読解文:
*-*-*
Petit Brabancon『a humble border』 ~ yukihiro作曲によるインダストリアルなトラックの誕生秘話

yukihiro

ミニストリーの話題でみんなで盛り上がったのが、この曲の出発点だった

京(DIR EN GREY/vo)、yukihiro(L'Arc-en-Ciel/ds)、ミヤ(MUCC/g)、antz(Tokyo Shoegazer/g)、高松浩史(The Novembers/b)からなる5人組バンド=Petit Brabanconが、新曲『a humble border』を配信リリースした。作詞は京、作曲はyukihiroが担当し、突進型のビートとディストーション・ギターの両壁が脳天を揺さぶる攻撃的トラック。京のボーカルも含めた圧倒的な中域の中に、アシッド・シーケンスやストリングス・シンセが丁寧に配置されたミックスも聴きどころだ。ACID ANDROIDでの活動でも多忙な日々を過ごすyukihiroに、本曲の制作過程を聞く。

久しぶりにギター・リフから曲を作った

──「a humble border」のデモ作りはいつごろから着手したのですか?

yukihiro ツアー(Petit Brabancon Tour 2023「INDENTED BITE MARK」)が終わってからだったので、8月ぐらいです。何となく作ってみたらできたという感じです。

──Petit Brabanconはメンバーでデモを持ち寄って、話し合ってレコーディング曲を決める流れでしたよね。

yukihiro 今回もそうでした。制作中の曲の中から候補を選んで、最終的に僕の曲になりました。

──リアルな場に皆で集まったのですか?

yukihiro リアルで集まるのはスケジュールの関係でなかなか難しいので、僕らはリモートで話し合うことが多いです。そこでスタッフも交えて決めていきます。

──yukihiroさんは7月~9月にACID ANDROIDとして配信リリース4曲もありましたよね。yukihiroさんの中で制作意欲がかなり高まっている状態でしたか?

yukihiro Petit Brabanconの曲を作ろうと思ってました。ギターを弾いていたらリフが出てきて、このリフを形にしようと作っていたらできました。

──「a humble border」はギター・リフから生まれたのですね。yukihiroさんとしては珍しい作り方ではありませんでしたか?
*-*-*
データ:
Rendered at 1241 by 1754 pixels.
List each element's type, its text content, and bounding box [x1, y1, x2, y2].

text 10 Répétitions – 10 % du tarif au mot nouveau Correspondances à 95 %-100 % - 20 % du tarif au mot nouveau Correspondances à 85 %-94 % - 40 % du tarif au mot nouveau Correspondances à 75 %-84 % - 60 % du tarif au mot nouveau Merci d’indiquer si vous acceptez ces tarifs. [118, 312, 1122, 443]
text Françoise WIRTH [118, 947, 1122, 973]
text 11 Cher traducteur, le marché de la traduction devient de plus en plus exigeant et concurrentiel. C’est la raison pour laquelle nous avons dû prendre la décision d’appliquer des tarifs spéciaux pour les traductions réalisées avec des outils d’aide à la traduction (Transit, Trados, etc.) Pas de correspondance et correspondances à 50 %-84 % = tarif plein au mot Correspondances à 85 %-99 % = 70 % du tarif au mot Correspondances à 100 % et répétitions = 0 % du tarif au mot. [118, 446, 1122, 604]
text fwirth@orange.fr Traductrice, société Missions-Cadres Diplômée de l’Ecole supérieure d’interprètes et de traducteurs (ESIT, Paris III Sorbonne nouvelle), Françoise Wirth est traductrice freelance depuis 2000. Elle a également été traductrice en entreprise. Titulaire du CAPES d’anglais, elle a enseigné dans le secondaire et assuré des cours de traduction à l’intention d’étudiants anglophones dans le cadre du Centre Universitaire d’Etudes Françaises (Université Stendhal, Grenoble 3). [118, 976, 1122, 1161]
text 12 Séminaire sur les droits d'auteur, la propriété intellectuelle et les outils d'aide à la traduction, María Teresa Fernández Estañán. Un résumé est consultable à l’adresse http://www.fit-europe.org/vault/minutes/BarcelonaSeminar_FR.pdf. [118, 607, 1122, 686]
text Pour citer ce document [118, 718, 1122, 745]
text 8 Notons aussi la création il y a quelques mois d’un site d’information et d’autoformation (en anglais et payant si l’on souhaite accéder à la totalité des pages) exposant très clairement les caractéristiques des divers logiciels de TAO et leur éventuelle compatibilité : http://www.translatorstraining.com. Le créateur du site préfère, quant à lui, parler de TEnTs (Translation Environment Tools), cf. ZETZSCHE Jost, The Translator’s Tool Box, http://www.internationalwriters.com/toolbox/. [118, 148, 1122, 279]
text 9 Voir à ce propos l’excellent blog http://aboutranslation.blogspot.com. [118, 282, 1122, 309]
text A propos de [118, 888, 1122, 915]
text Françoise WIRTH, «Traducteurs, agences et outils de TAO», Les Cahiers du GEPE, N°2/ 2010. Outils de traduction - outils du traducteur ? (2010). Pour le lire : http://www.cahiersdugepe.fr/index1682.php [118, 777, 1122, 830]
*-*-*
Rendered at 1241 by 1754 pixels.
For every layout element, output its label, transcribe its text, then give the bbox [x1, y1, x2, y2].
*-*-*
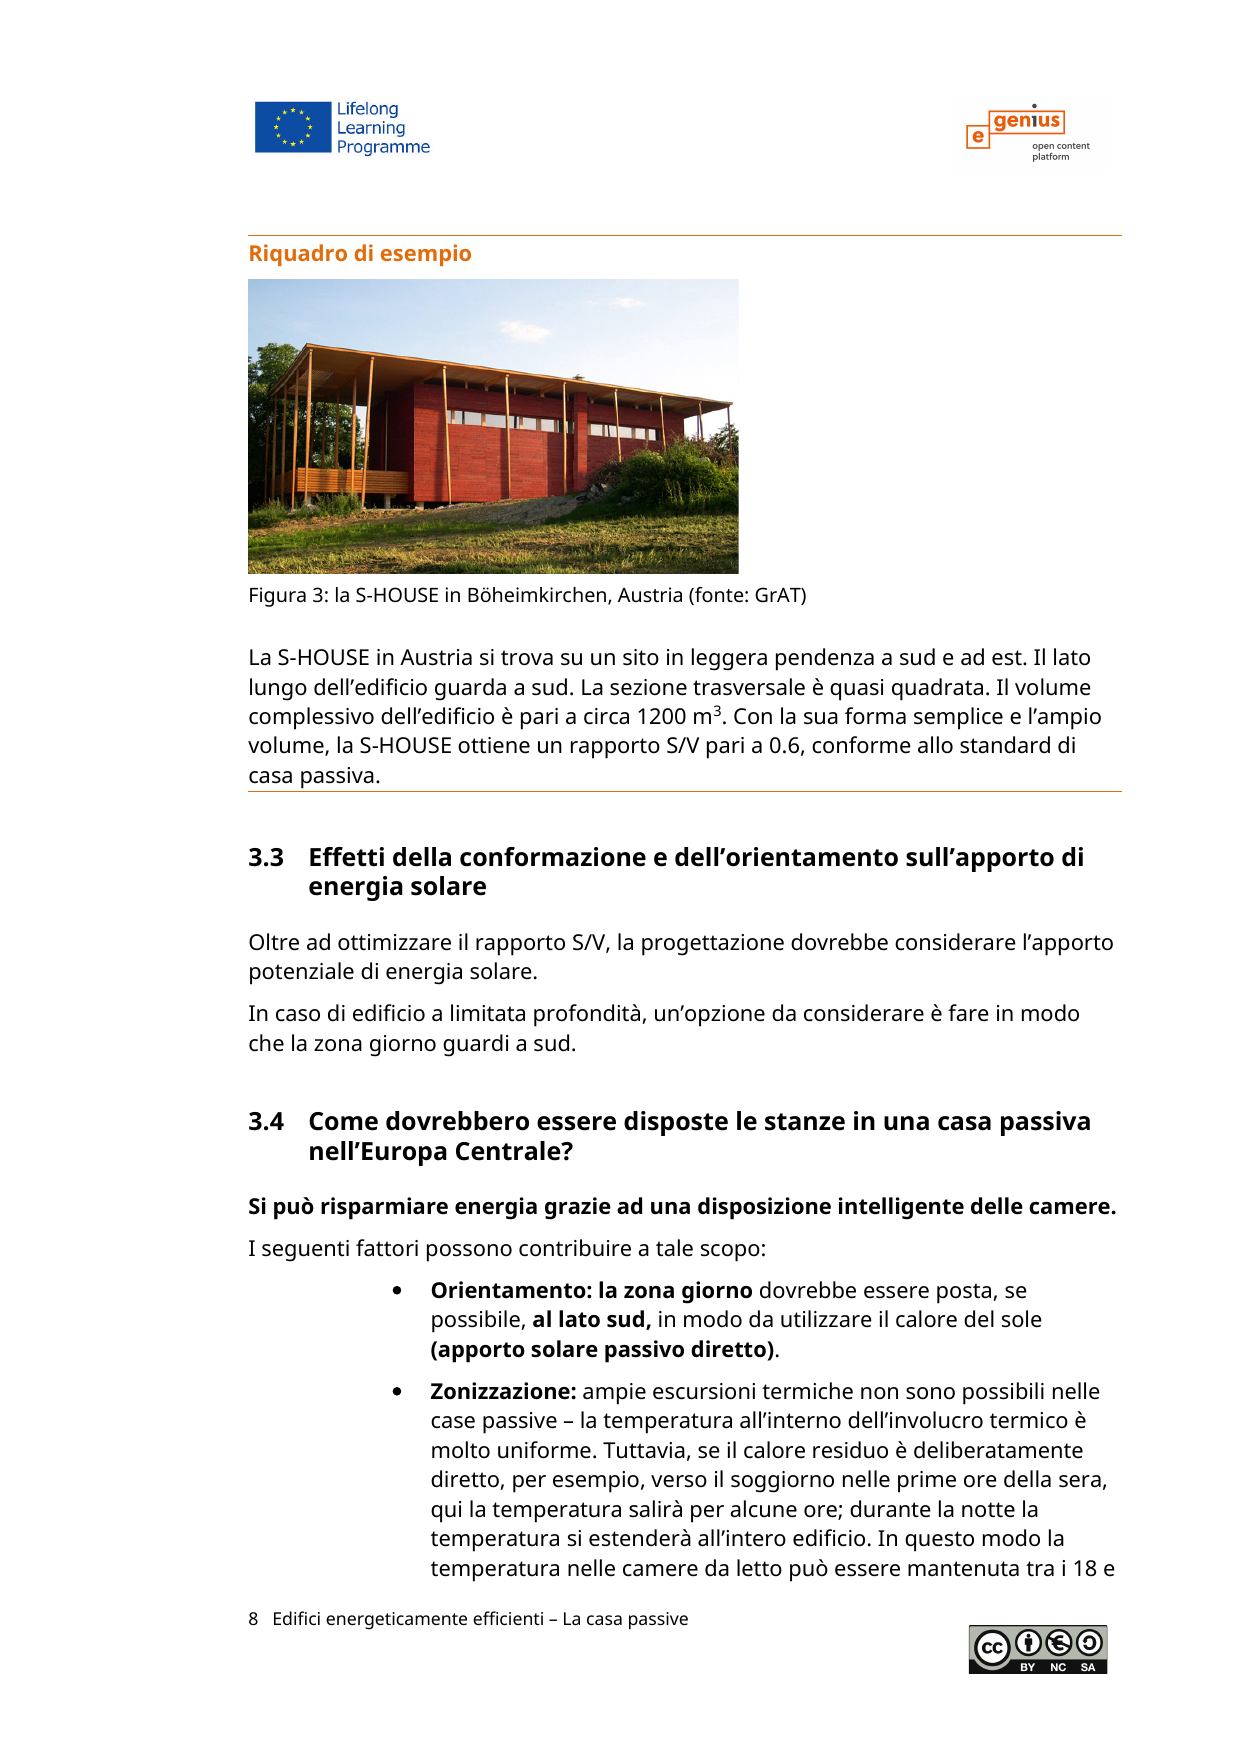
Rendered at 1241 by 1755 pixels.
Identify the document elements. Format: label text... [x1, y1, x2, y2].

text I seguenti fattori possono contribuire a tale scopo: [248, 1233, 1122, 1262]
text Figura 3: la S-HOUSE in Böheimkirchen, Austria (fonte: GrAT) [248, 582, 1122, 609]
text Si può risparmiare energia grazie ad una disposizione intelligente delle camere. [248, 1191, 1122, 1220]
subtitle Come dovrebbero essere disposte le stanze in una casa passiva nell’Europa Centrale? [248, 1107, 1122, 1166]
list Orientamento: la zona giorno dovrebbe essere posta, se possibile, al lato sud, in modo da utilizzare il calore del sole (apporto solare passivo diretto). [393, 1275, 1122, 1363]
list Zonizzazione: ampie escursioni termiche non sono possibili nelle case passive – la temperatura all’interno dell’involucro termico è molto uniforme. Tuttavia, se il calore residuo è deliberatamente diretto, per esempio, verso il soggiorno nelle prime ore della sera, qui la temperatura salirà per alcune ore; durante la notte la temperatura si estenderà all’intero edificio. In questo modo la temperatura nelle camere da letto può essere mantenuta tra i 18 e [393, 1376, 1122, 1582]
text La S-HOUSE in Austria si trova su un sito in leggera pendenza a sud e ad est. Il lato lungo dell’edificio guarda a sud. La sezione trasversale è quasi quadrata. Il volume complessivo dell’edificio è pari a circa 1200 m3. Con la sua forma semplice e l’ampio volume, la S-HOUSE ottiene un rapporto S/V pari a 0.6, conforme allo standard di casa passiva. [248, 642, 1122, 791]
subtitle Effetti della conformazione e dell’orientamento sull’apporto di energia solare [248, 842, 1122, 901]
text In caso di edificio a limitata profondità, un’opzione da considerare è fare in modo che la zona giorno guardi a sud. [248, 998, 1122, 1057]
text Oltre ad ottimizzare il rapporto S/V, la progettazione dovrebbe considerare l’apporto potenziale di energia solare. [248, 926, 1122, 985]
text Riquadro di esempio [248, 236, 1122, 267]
*-*-*
作業内容:
1) インタビュー記事で紹介されているPetit Brabanconのメンバーの名前をすべて挙げてください。
2) インタビュー記事の最後の質問に続く部分を書き上げてください。
データはインタビュー記事とは関係ありません。

各作業の回答:
1) 京、yukihiro、ミヤ、antz、高松浩史

2)
yukihiro 初期のACID ANDROIDはギター・リフから作る曲もあったんですが、確かに最近はあまり無かったですね。リフから作るとそれをメインにして音の組み方を考えていくので、やっぱり出来上がるものも変わってきますね。

──イントロからインダストリアル感がありますね。

yukihiro そういう曲を作りたかったんです。みんなでミニストリーのコンパクト・エフェクター(Ministry Mind)を買ったんですよ。ミニストリーのディストーションが売っているのをSNSか何かで見て、以前のギター・レコーディングのときにミヤ君に“こんなのあるんだよ”って話してたら、ミヤ君がその場で即決で(笑)。僕も買ったんですけど、そうしたら、antzが“僕も”となって。そのときに“やっぱりインダストリアルいいよね”という話になって。それがこの曲ができたきっかけです。僕はその後ケヴィン・シールズ(マイ・ブラッディ・ヴァレンタイン)のペダル(FENDER Shields Blender)も出たので購入しました。

Fender Custom Shop Jazzmaster

デモのリフ制作などで活用したFender Custom Shop Jazzmaster

Ministry Mind

「インダストリアルな曲を作りたい」という思いのきっかけとなったミニストリーのペダル、Ministry Mind

Prism Sound Dream ADA-128で作業がやりやすくなった

──yukihiroさんが最初に作ったデモの完成度はどのくらいでしたか?

yukihiro ドラムも含めて打ち込みで、ギターだけ弾きました。

──レコーディングを開始したのは9月ごろから?

yukihiro 9月の中旬くらいにはプリプロを始めていたと思います。その段階では候補が2曲あって、まだ絞り切れないって感じだったんです。時間があったので、1月のライブで配布するCDに入る曲と合わせて、3曲分のドラムを録りました。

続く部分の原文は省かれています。